• [Excerpted passage]
%%

But for all of the good memories and great times I had, I also remember that neighborhood as the place where I lived out my absolute worst nightmare. Haunted to the core, I never had the same warm and fuzzies about my home ever again. It might have been something that I brought on myself (by being so damned trusting) or it was something that would have happened to anyone that just happened to be in the wrong place at the absolute wrong time. Either way, it was a defining moment in my life that would take at least ten years (and some fairly cheesy rock videos) to get over. Are you intrigued yet?
Just to put a finer point on the whole scenario, I was probably around six or seven years old. My baby brother had just been born and my younger sister was a constant pain in my butt. We would almost always be together and I’m pretty sure that she was there when all of this horror unfolded. At least, I think she was. My memories concerning this are so scattered and highlighted by intense fear that I’m not even entirely certain. If you ever run into her, make sure you ask her side of the tale—I’m sure it’s a million percent different than what I’m about to share with you right now.
It was one of the prettiest days you could ever imagine. The kind of day that brings thousands of people to southern California for family vacations. A gorgeous blue sky, a slight breeze coming off of the ocean, and hours and hours of free time to do whatever I wanted. I was spending my day lazily circling around the neighborhood on my bike when I came upon some “friends.” We all started to congregate onto the driveway of someone (to this day I have no idea who lived there) and eventually were persuaded to leave the bikes outside and hang out in the garage. It was all fairly innocuous and normal. Hang out in a garage, out of the sun, and do nothing? Sign me up!

%%

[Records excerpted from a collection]
%%

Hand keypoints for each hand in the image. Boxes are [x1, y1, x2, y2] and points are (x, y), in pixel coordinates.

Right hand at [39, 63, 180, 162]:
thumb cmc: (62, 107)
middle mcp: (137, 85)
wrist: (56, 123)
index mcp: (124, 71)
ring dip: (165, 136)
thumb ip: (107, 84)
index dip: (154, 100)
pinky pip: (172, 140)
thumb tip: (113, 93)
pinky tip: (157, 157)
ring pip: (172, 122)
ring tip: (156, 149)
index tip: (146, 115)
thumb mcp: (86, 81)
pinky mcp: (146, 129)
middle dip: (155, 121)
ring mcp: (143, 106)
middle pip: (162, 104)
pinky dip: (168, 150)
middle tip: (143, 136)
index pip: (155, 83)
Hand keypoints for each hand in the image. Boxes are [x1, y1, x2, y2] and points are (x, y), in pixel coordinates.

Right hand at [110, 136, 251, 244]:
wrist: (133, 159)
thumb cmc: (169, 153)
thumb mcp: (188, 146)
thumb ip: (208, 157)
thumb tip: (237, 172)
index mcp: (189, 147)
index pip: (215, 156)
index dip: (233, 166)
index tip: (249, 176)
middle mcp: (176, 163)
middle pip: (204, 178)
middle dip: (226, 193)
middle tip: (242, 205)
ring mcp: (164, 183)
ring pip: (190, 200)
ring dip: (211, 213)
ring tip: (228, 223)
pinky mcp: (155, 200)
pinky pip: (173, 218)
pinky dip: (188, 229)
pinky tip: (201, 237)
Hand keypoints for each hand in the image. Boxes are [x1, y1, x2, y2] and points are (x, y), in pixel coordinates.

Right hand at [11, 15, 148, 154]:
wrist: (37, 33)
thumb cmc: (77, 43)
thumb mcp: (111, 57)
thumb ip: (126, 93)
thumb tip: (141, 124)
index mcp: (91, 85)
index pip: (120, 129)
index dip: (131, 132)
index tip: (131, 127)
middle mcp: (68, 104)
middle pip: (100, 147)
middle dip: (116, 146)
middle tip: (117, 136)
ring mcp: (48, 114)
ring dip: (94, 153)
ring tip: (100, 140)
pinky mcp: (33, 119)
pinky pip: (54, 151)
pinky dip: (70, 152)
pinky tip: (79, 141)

%%

• [Try it] Copy the stretch of the neighborhood memoir from "Just to put" through "you right now.", word for word.

• [Solution to this problem]
Just to put a finer point on the whole scenario, I was probably around six or seven years old. My baby brother had just been born and my younger sister was a constant pain in my butt. We would almost always be together and I’m pretty sure that she was there when all of this horror unfolded. At least, I think she was. My memories concerning this are so scattered and highlighted by intense fear that I’m not even entirely certain. If you ever run into her, make sure you ask her side of the tale—I’m sure it’s a million percent different than what I’m about to share with you right now.